Effects of ice-melt induced gravity changes and solid earth deformation in the Netherlands
B. Vermeersen
B. Vermeersen, DEOS – TU Delft, the Netherlands. Email: L.L.A.Vermeersen@tudelft.nl
Manuscript received: September 2008; accepted: September 2008
Abstract
Determining sea-level change caused by continental ice mass variations is a far more complicated matter than one might think. Even if effects like induced changes in ocean currents or thermal expansion of ocean water are neglected, melt water does not redistribute uniformly and homogeneously over the world’s oceans. If land ice melts, the gravity field of the earth changes due to the redistribution of the ice and melt water masses.

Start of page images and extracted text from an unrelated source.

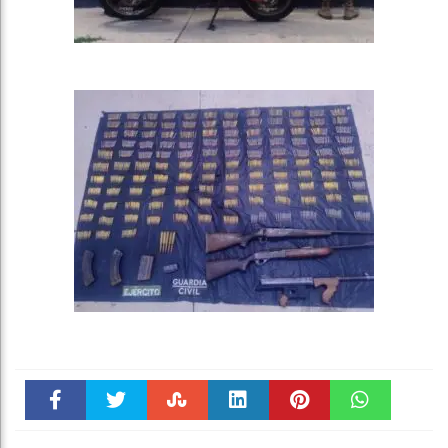
Faceboo
Twitter
Stumble
linkedin
Pinteres
WhatsAp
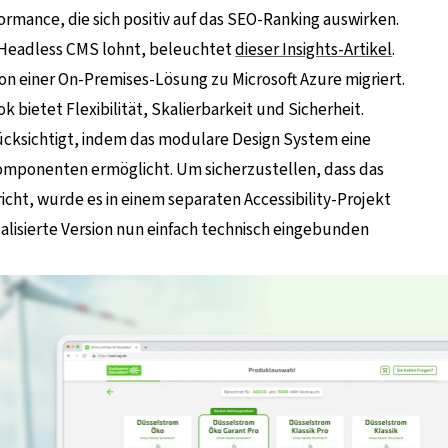
ormance, die sich positiv auf das SEO-Ranking auswirken.
 Headless CMS lohnt, beleuchtet
dieser Insights-Artikel
.
von einer On-Premises-Lösung zu Microsoft Azure migriert.
 bietet Flexibilität, Skalierbarkeit und Sicherheit.
rücksichtigt, indem das modulare Design System eine
omponenten ermöglicht. Um sicherzustellen, dass das
ht, wurde es in einem separaten Accessibility-Projekt
alisierte Version nun einfach technisch eingebunden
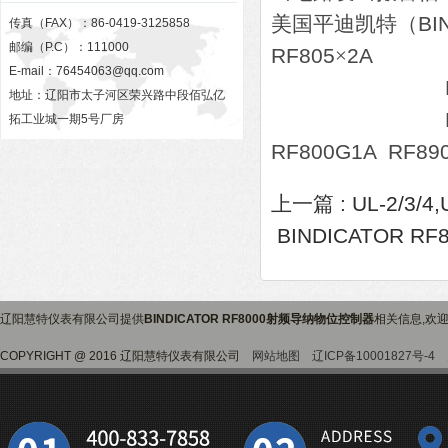
美国平迪凯特（
BI
传真（FAX）：86-0419-3125858
邮编（P.C）：111000
RF805
×
2A
E-mail：
76454063@qq.com
RF85
地址：辽阳市太子河区荣兴路中段佰弘亿
RF88
拓工业城一期5号厂房
RF800G1A RF89
上一篇 :
UL-2/3
BINDICATOR 
辽阳慧特仪表有限公司提供
BINDICATOR RF8000射频导纳物位控制器
相关信息,欢
COPYRIGHT @ 2016 辽阳慧特仪表有限公司
网站地图
辽ICP备10001827号-4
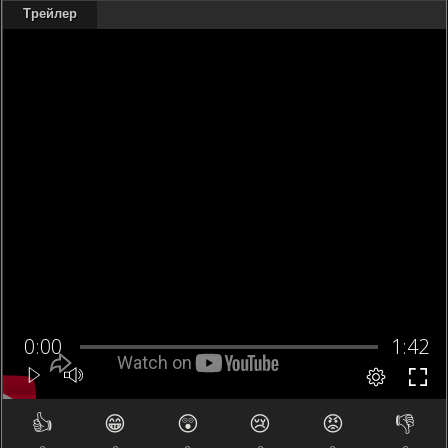
Трейлер
👍
😁
😲
😢
😡
👎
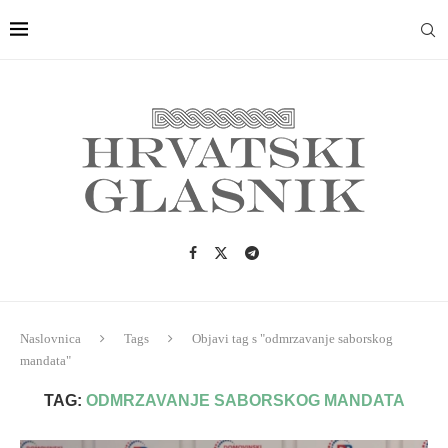
Naslovnica
Tags
Objavi tag s "odmrzavanje saborskog
mandata"
TAG:
ODMRZAVANJE SABORSKOG MANDATA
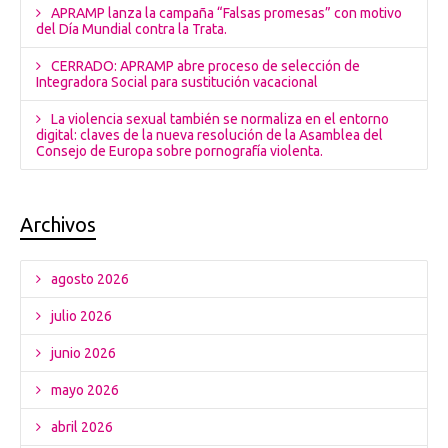
APRAMP lanza la campaña “Falsas promesas” con motivo
del Día Mundial contra la Trata.
CERRADO: APRAMP abre proceso de selección de
Integradora Social para sustitución vacacional
La violencia sexual también se normaliza en el entorno
digital: claves de la nueva resolución de la Asamblea del
Consejo de Europa sobre pornografía violenta.
Archivos
agosto 2026
julio 2026
junio 2026
mayo 2026
abril 2026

These gravity changes are not negligible, in fact they causethat within a distance of 20 degrees (2,200 km) from the meltingice cap, sea level will drop. Sea level will rise between distances of 20 degrees and 60 degrees (6,700 km) from the melting ice mass, but less than would be expected on the basis of a uniform redistribution of the melt water over the oceans. On the other hand, sea level rise will be larger than the average expected amount for distances further away than 60 degrees from the place where land ice melts. This gravitational effect, that thus needs to be incorporated in sea-level change predictions, was already quite well known in the 19th century. As a consequence, something like ‘THE’ sea-level change, in the sense of a change over the oceans with a homogeneously uniform magnitude, is something that is at best only a mathematical quantity. Thus, obviously continental ice mass changes ‘leave their fingerprints’ in regionally varying sea-level change patterns, so in principle it might be possible to learn about where the melt water from continental ice came from (Greenland, Antarctica or mountain glaciers) by observing and interpreting these regionally varying sea-level patterns.
Induced solid-earth deformation and induced changes in the earth’s rotation (polar wander) due to ice–water redistributions make these regionally varying sea-level changes even more complicated. For example, around the Bothnic Gulf the land rises due to the disappearance of the great ice masses that covered Northern Europe some 20,000 years ago. This socalled post-glacial rebound with a magnitude of up to one cm per year makes that sea level around the Bothnic Gulf effectively drops with respect to coastlines.
Modern satellite observations from low-earth orbits are beginning to reveal the rich regional varieties in sea level change that the earth experiences nowadays. Apart from observing ongoing sea-level change, combined gravity and laser altimetry (height measurement) satellite observations might soon solve a long-standing, vexing problem concerning the Antarctic ice sheet: what is the role of post-glacial rebound in observed mass changes and (ice and land) surface deformation over this continent? A question that is not unimportant for the Netherlands: after all, as has been described above, a change of mass M of the Antarctic ice sheet affects sea-level in the Netherlands more than the same ice mass change M over Greenland.